Craig entered the darkened room. The ceiling was ten feet high, but the chamber seemed small because of its odd shape. The walls were filled with arrays of lenses, and two rows of movie-theater seats stood in the middle hooked to complex and unsightly hydraulics. A chalk outline of the body showed where Michaelson had crumpled to the floor. Craig walked carefully to the chalk and squatted down to squint at the rough carpet. He would have to get a forensic team in here to test for blood, saliva, fingerprints, chemicals — anything. He expected to find traces of the acid to which Michaelson had been exposed.
Lesserec stood by the doorway, skinny arms folded. “After they hauled the body away, I held a meeting with my people, and they’re at their workstations crunching code. Some of our mech techs need to get into the chamber to make modifications, but I’m keeping them busy at the Plutonium Building on another part of the demo. You’d better get what you need as soon as possible. Life goes on, you know?”
Craig clenched his teeth. “It seems we have different priorities, Mr. Lesserec. Until we rule out foul play in Dr. Michaelson’s death, practically everyone with access to this building is suspect.”
Lesserec gave a snorting, bitter laugh. “Oh, don’t limit yourself. Michaelson made enemies out of a lot more than just T Program people.”
Craig refused to be distracted. “That makes my job even more difficult. And if you don’t cooperate, I can have you held in jail for obstruction of justice — then where would your deadline be?”
Lesserec seemed frozen in place, breathing deeply and glaring at Craig. “All right, I understand, tough guy.” He walked out of the chamber, leaving Paige and Craig alone. The click and thud of the CAIN booth door signaled Lesserec’s exit from the Exclusion Area.

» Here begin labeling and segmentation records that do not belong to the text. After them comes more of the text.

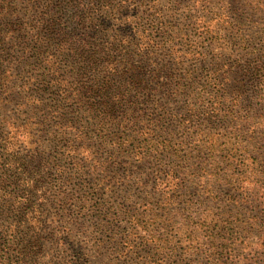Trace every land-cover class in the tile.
<instances>
[{
	"label": "rangeland",
	"instance_id": "obj_1",
	"mask_svg": "<svg viewBox=\"0 0 264 264\" xmlns=\"http://www.w3.org/2000/svg\"><path fill=\"white\" fill-rule=\"evenodd\" d=\"M73 4L0 0V264H216L223 235L235 243L219 264H264V0H101L88 67L59 34L76 29ZM234 59L263 68L245 81L249 113L211 91ZM109 80L134 87L137 120L125 100L94 110L88 91ZM8 153L41 238L21 263L4 250L5 201L23 198L4 180Z\"/></svg>",
	"mask_w": 264,
	"mask_h": 264
},
{
	"label": "trees",
	"instance_id": "obj_2",
	"mask_svg": "<svg viewBox=\"0 0 264 264\" xmlns=\"http://www.w3.org/2000/svg\"><path fill=\"white\" fill-rule=\"evenodd\" d=\"M98 1L100 2L101 0H73V9L75 10L73 21L76 24V29L67 32L59 28V34L62 35L61 39L67 43L71 51L75 50L80 54L82 62L85 63L84 65L87 67L92 66L93 62L96 63L99 59V52L88 46H94L96 49H100V45L103 43L101 32L107 30L102 15L93 16L92 14L93 11H96V6L100 9L97 5V3H99ZM90 3H92L95 9H88L87 5ZM106 53L110 57L112 56L110 52ZM262 71L261 61L257 59H251L246 63H242L240 59L217 63L214 72L209 74L211 91H215L213 97L216 104H221L224 96H230L233 99L232 106L234 108L236 105L241 106L247 109V113H249L256 105V94L255 92L254 94L249 93L245 86V81L246 78L247 80H253V82L260 80L261 76H263ZM136 82L137 80L133 81V85ZM112 87L113 84L110 80L91 89L88 87V89H90L88 91V96L93 99L96 107L94 110L96 112L107 111V113H111L115 105L125 100L126 105L128 103L127 106L125 105V107H127L125 118L129 122L137 120L139 113L138 104H136L134 100L127 102V100L130 99L128 96L132 93L134 87H128V91L119 88L117 85L114 90H111ZM247 117V121H249L251 116L248 115ZM109 118L108 121L114 126L113 120ZM146 133L143 132V134ZM4 160L2 165L5 167L6 171L9 172V178H5L4 180L9 181L10 179L9 191L11 195H14L13 190L15 188H18L23 194L22 199L11 200L12 198H9V200H11L9 203L5 201L4 209L9 211V217L12 218L13 222V237L7 240L4 250L5 254H9L10 262L21 263L28 260L31 254L30 251H32L35 246L41 244V238L38 240L36 237L37 235L32 232V228L27 225L29 220L26 203L29 202L31 198L29 181L20 171V168L24 167L23 162L20 158L14 155L11 156L9 153ZM108 161L109 160H107V162ZM104 162L106 163V161ZM210 236L215 239L217 237L216 231L211 229ZM228 240L229 238L224 235L220 239H215V252L212 258L215 260L216 264H219V262L223 260L228 248L230 250L233 249L234 240H232V238ZM17 255L18 259H15Z\"/></svg>",
	"mask_w": 264,
	"mask_h": 264
}]
</instances>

“Well, that was a good job of intimidation,” Paige said disapprovingly.
Craig stood back to survey the chalk outline. Michaelson had been a large man, and had fallen face down, spread out on the floor. “I’m not going to let some smart-alec scientist walk all over my investigation.”

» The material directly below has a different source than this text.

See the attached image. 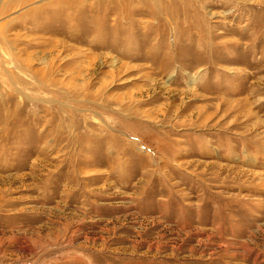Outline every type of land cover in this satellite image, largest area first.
<instances>
[{"label":"rangeland","instance_id":"1","mask_svg":"<svg viewBox=\"0 0 264 264\" xmlns=\"http://www.w3.org/2000/svg\"><path fill=\"white\" fill-rule=\"evenodd\" d=\"M0 264H264V0H0Z\"/></svg>","mask_w":264,"mask_h":264}]
</instances>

He looked at Paige. “I’ll get a more detailed coroner’s report later today. Until then, I’m calling in a full FBI forsenics team. That should have been done this morning. Maybe we can trace where the acid came from.”
“Kay-O. What do you propose to do in the meantime?” Paige sounded curt, strictly business.
“Got to do a damage assessment, conduct an inventory of Michaelson’s papers — first order of business. If you can show me his classified document repository, we need to see if something’s missing.”